The above shell script fetches the AMI list for the branch you specified by filtering on the tags you specified in your packer template. Then it sorts the list by creation time and chooses the latest. Finally, it writes the AMI id to a file.

2. Create a new version for your launch template.
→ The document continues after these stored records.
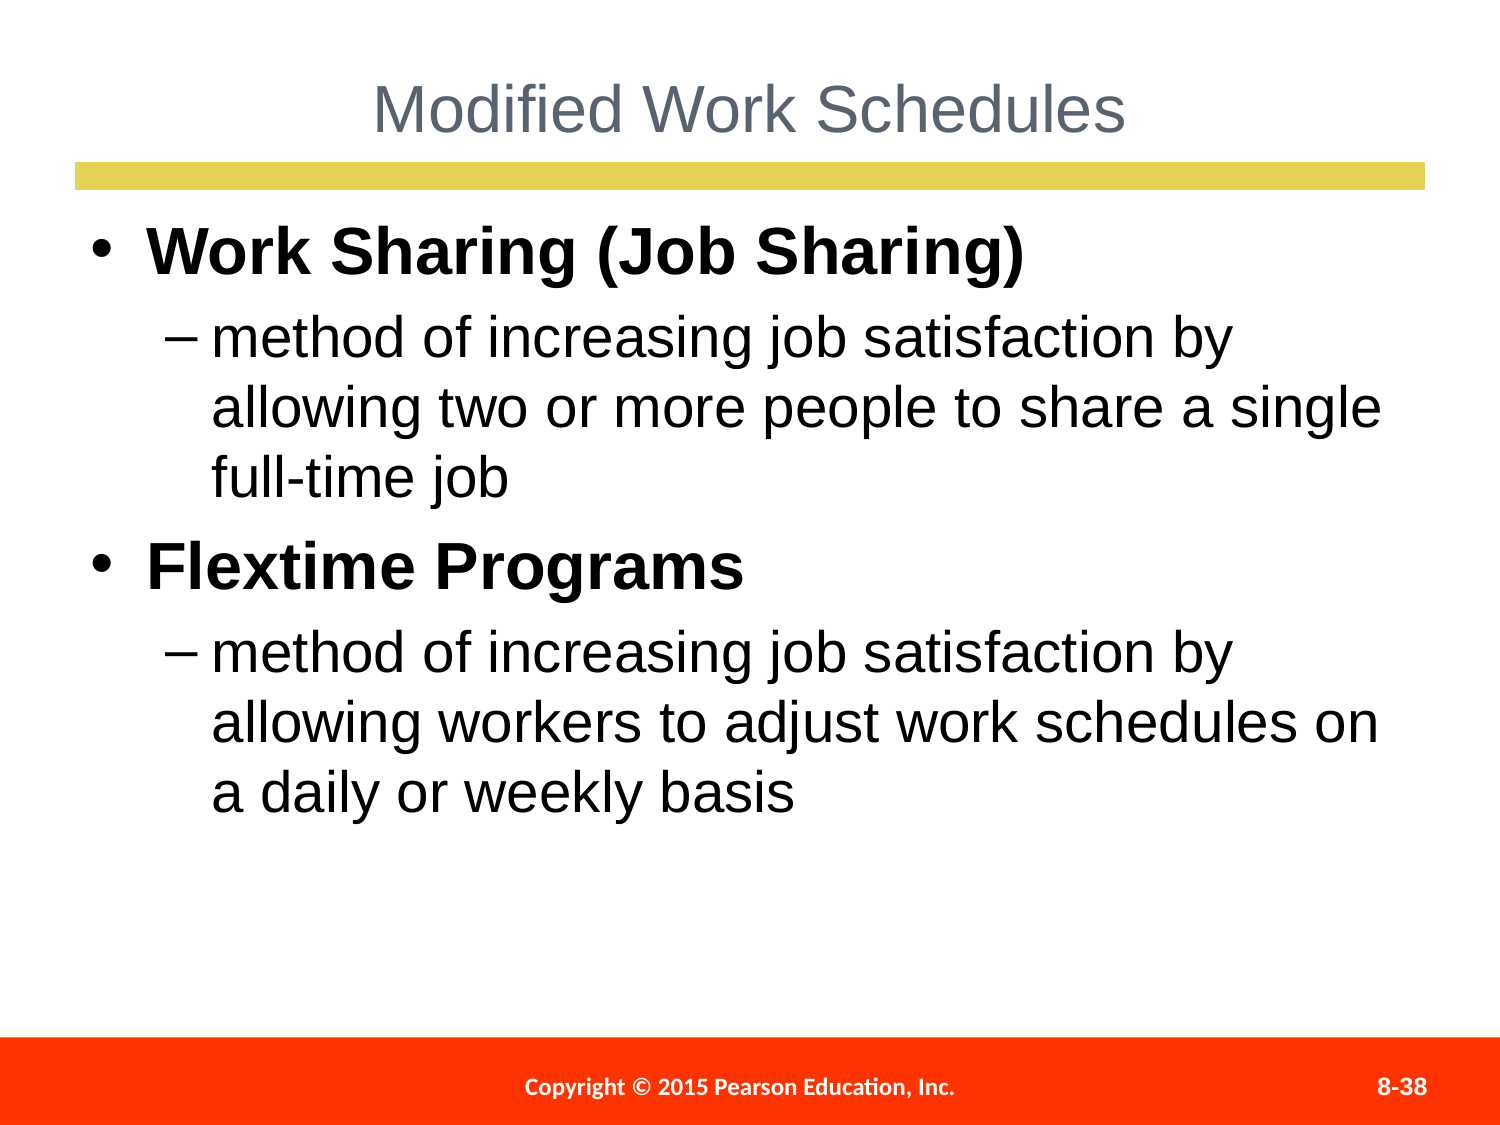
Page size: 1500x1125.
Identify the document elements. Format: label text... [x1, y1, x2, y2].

title Modified Work Schedules [74, 12, 1426, 199]
list Work Sharing (Job Sharing) method of increasing job satisfaction by allowing two or more people to share a single full-time job Flextime Programs method of increasing job satisfaction by allowing workers to adjust work schedules on a daily or weekly basis [74, 199, 1426, 1006]
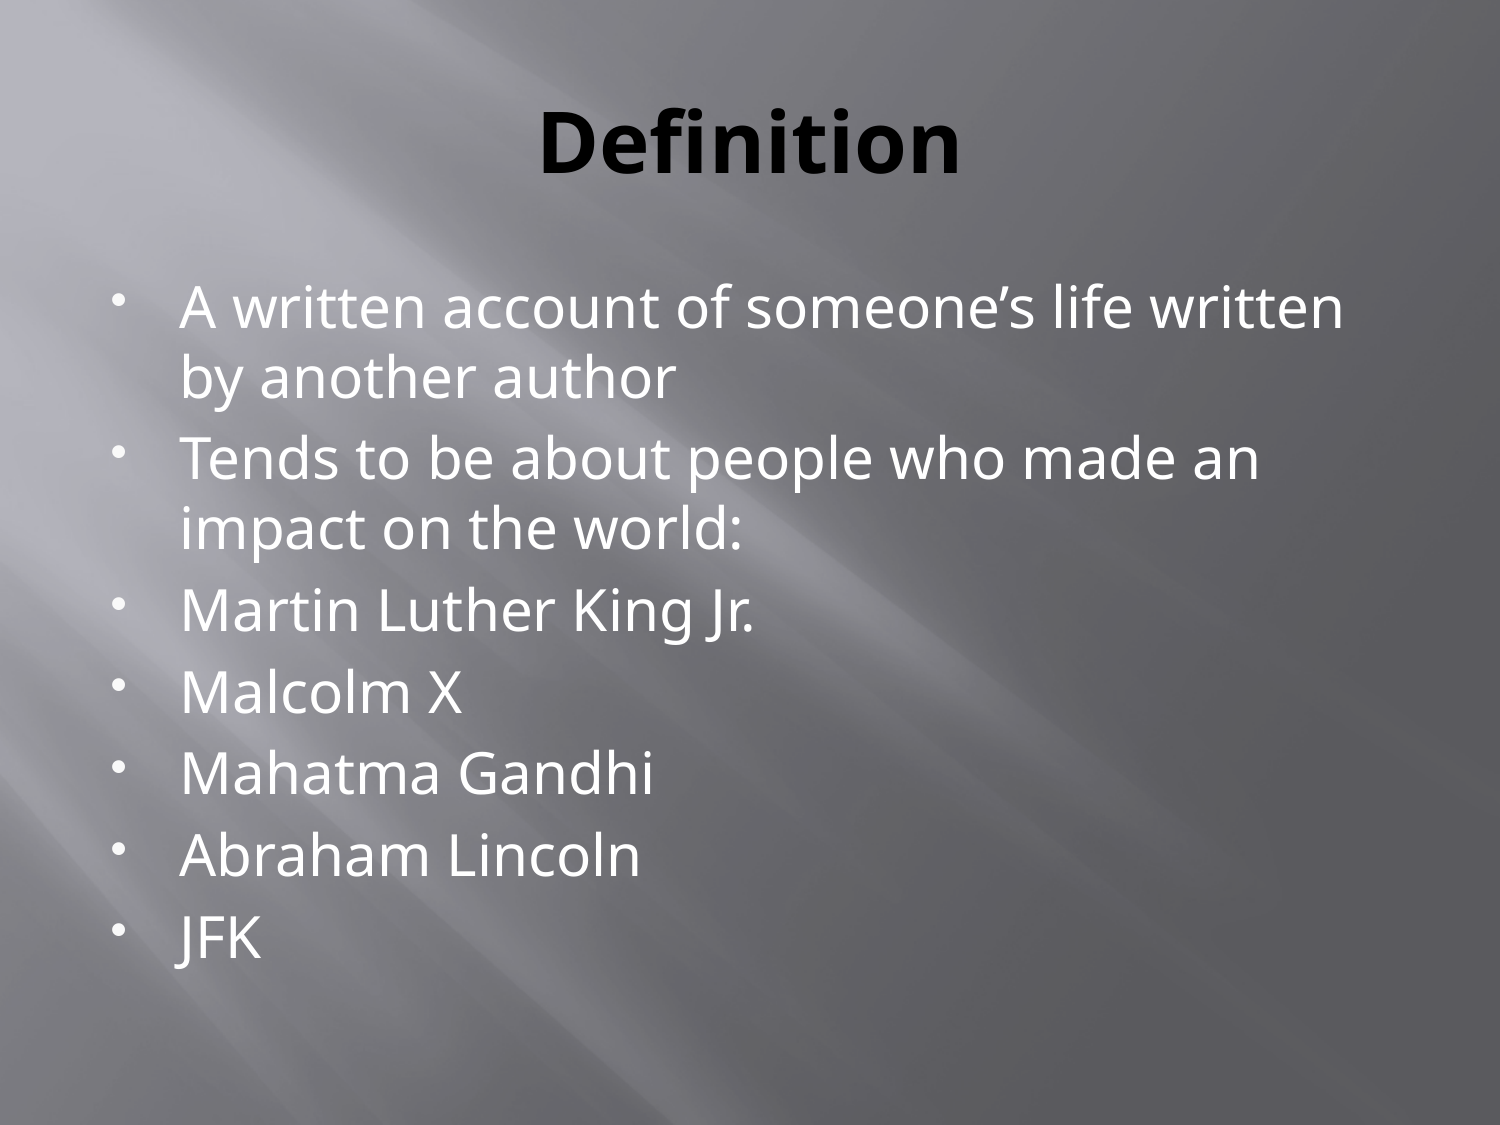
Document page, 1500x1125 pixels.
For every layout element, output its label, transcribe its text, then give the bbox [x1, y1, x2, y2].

list A written account of someone’s life written by another author Tends to be about people who made an impact on the world: Martin Luther King Jr. Malcolm X Mahatma Gandhi Abraham Lincoln JFK [75, 262, 1425, 1035]
title Definition [75, 45, 1425, 233]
Note: there is a limit on how many launch template versions you can have. So, it is a good idea to bound this number too. A good limit for this would be the same limit you put on your AMI as launch template versions will have a one-to-one mapping with AMIs.

#!/bin/bash
set -e
launch_template_id=$1
ami_id=$2
versions_to_keep=$3
if [ $versions_to_keep -lt 2 ]
	then
		echo "Must keep at least 2 versions of launch template"
		exit 1
	else
		echo "keeping $versions_to_keep of launch template"
fi
new_version=$( /usr/local/bin/aws ec2 create-launch-template-version --launch-template-id "$launch_template_id" --source-version 1 --launch-template-data "{\"ImageId\":\"$ami_id\"}" )
version_number=$( echo "$new_version" | jq '.LaunchTemplateVersion.VersionNumber' )
if [ $version_number -gt $(($versions_to_keep + 1)) ]
	then
		version_to_delete=$(($version_number - $versions_to_keep))
		out=$( /usr/local/bin/aws ec2 delete-launch-template-versions --launch-template-id "$launch_template_id" --versions "$version_to_delete" )
	else
		echo "Not deleting any launch template version"
fi

3. Start ASG instance refresh.

#!/bin/bash
set -e
config_file=$1
asg_name=$2
out=$( /usr/local/bin/aws autoscaling start-instance-refresh --cli-input-json "file://$1" )
interval=15
((end_time=${SECONDS}+3600+${interval}))
while ((${SECONDS} < ${end_time}))
do
  status=$( /usr/local/bin/aws autoscaling describe-instance-refreshes --max-records 1 --auto-scaling-group-name "$2" | jq -r '.InstanceRefreshes[0].Status' )
  echo "Instance refresh $status"
  if [ "$status" = "Successful" ]
  	then
  		echo "ASG updated"
  		exit 0
  fi
  if [ "$status" = "Failed" ]
  	then
  		echo "ASG update failed"
  		exit 1
  fi
  if [ "$status" = "Cancelled" ]
  	then
  		echo "ASG update cancelled"
  		exit 1
  fi
  sleep ${interval}
done

echo "ASG update exceeded timeout"
exit 1

This is a sample config file for ASG instance refresh

{
	"AutoScalingGroupName": "my_asg",
	"Preferences": {
		"InstanceWarmup": 5,
		"MinHealthyPercentage": 50
	}
}

Voila! We now have an immutable deployment pipeline.